By this feature, Google will know whether webmasters want a specific URL to appear in the featured sitelinks section in the Google search results or not. Sitelinks are usually found under a search result snippet in Google.








The main reason why Google removes the feature is to simplify things as Google’s algorithm have been much better at finding, creating and showing relevant sitelinks, as Google adds:

We only show sitelinks for results when we think they’ll be useful to the user. If the structure of your site doesn’t allow our algorithms to find good sitelinks, or we don’t think that the sitelinks for your site are relevant for the user’s query, we won’t show them. This process is completely automated. Sitelinks have evolved into being based on traditional web ranking, so the way to influence them is the same as other web pages.

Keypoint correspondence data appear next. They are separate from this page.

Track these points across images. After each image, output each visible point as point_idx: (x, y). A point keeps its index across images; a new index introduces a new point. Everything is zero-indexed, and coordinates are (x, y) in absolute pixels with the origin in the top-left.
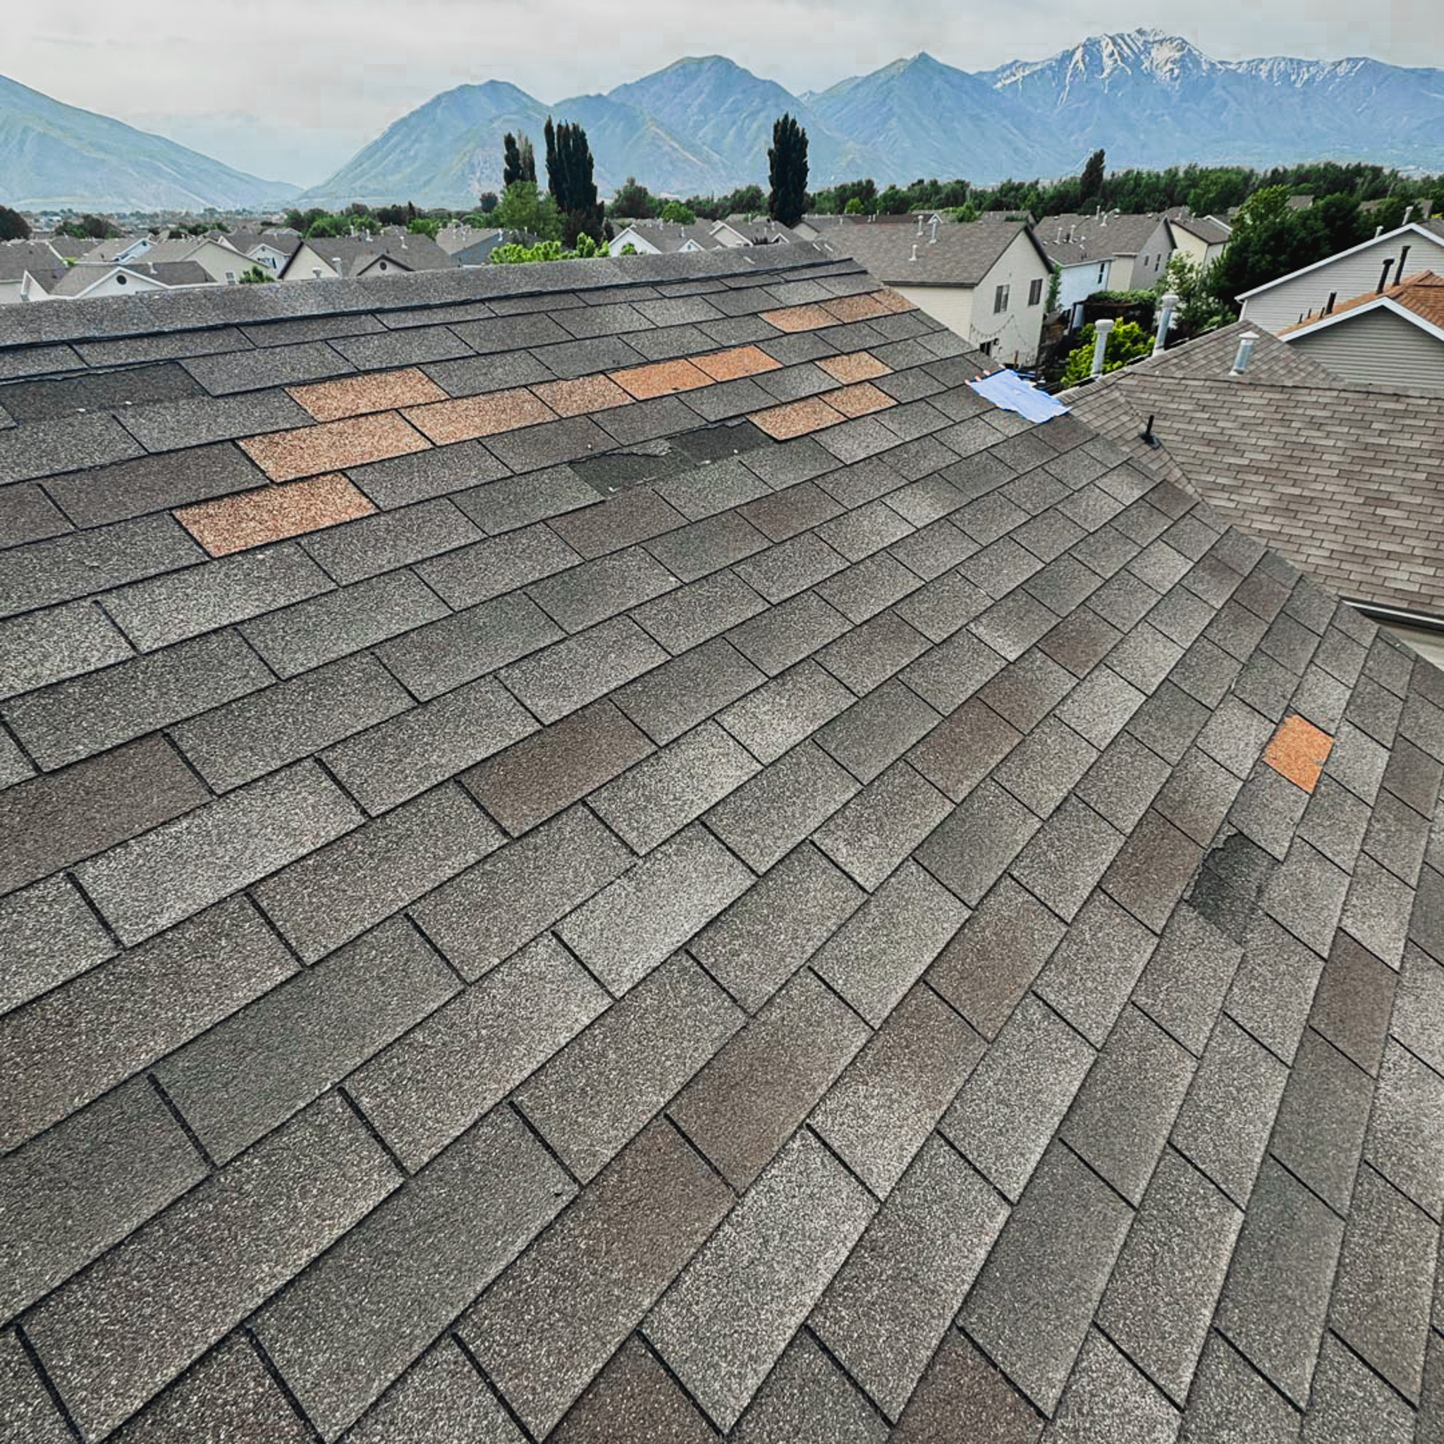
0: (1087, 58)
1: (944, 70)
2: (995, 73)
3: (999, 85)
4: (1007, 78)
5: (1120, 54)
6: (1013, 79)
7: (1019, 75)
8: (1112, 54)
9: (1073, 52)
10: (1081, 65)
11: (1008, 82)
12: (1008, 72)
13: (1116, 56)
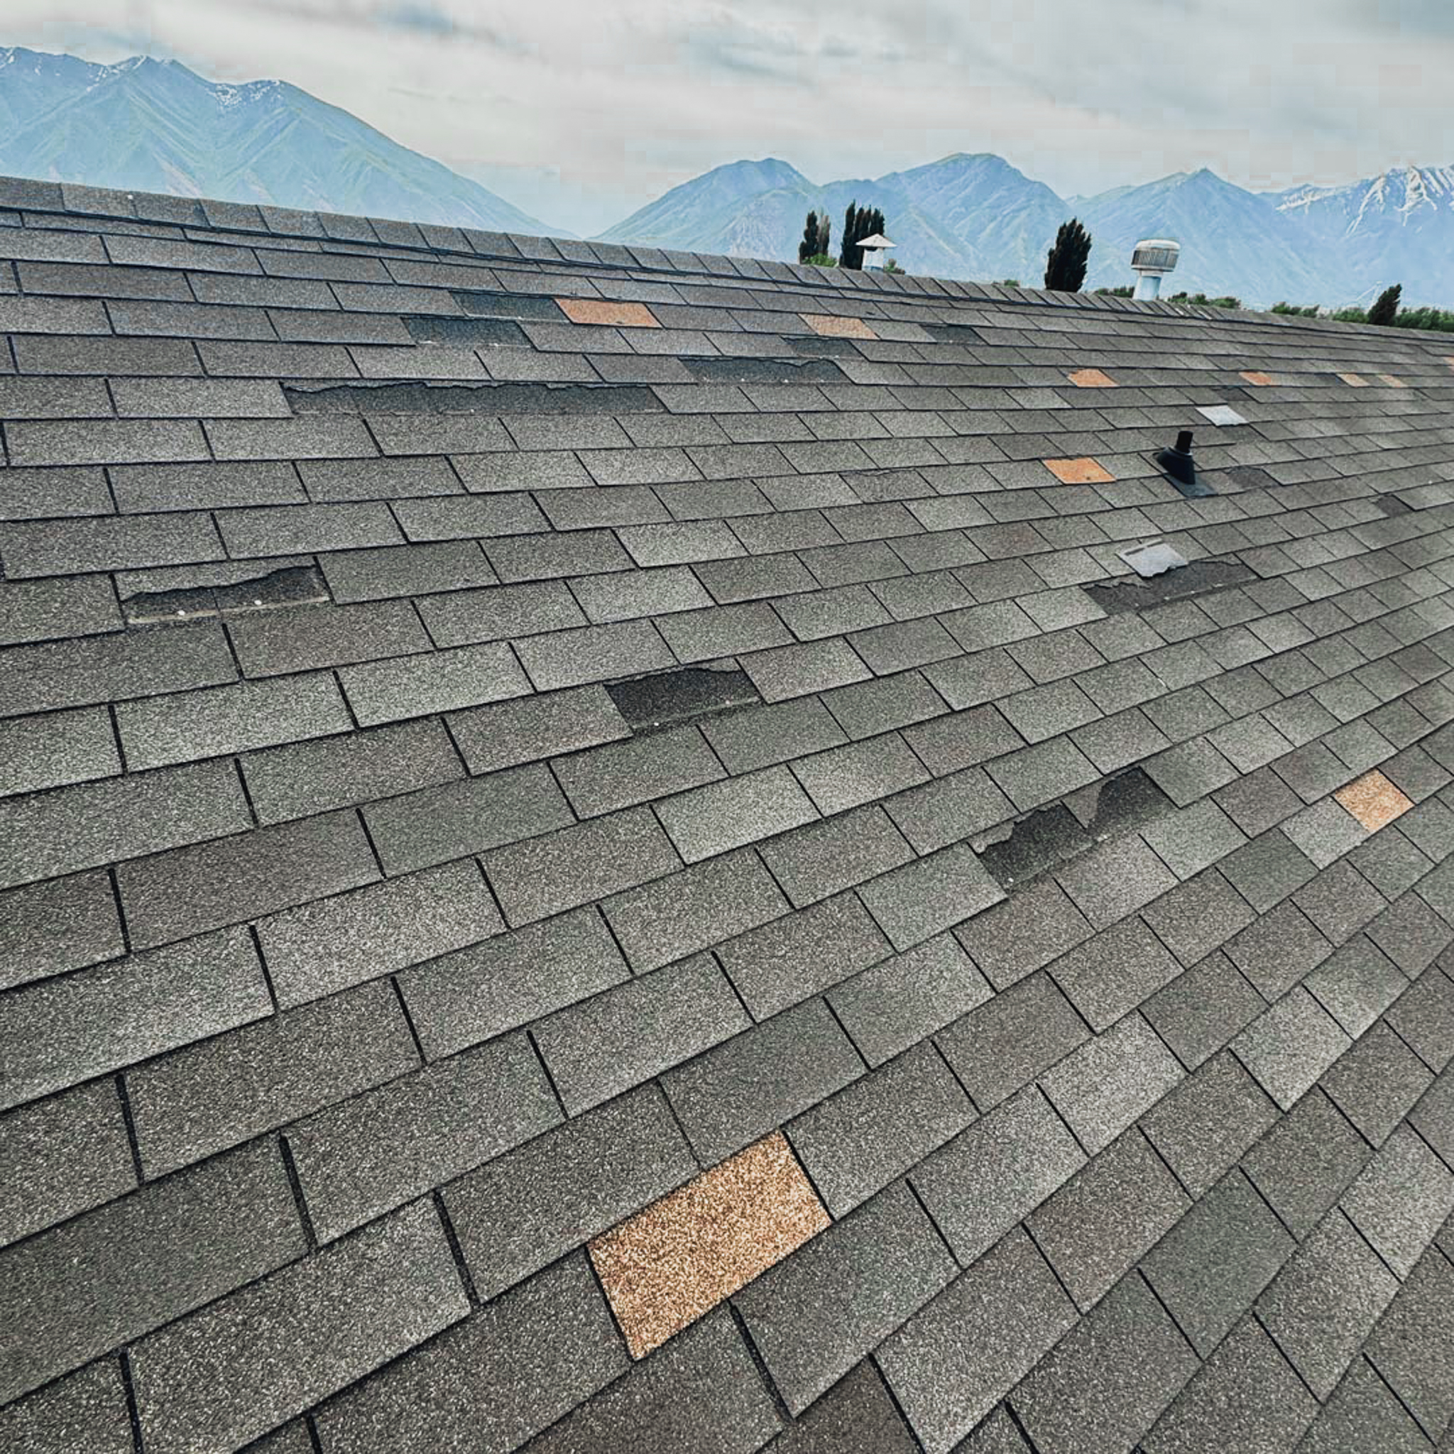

There are several things that any webmaster should do if they don’t wish any sitelinks appear. Here are three best practices that webmasters should do:

  • Create a clear structure for your website by using relevant internal links and anchor text that’s informative, compact and avoids repetition.
  • Apply Fetch and Render to help Google crawls and index important pages within your site properly.
  • Or you can use a “noindex” robots meta tag [2] on that page, if you need to remove a page from search completely.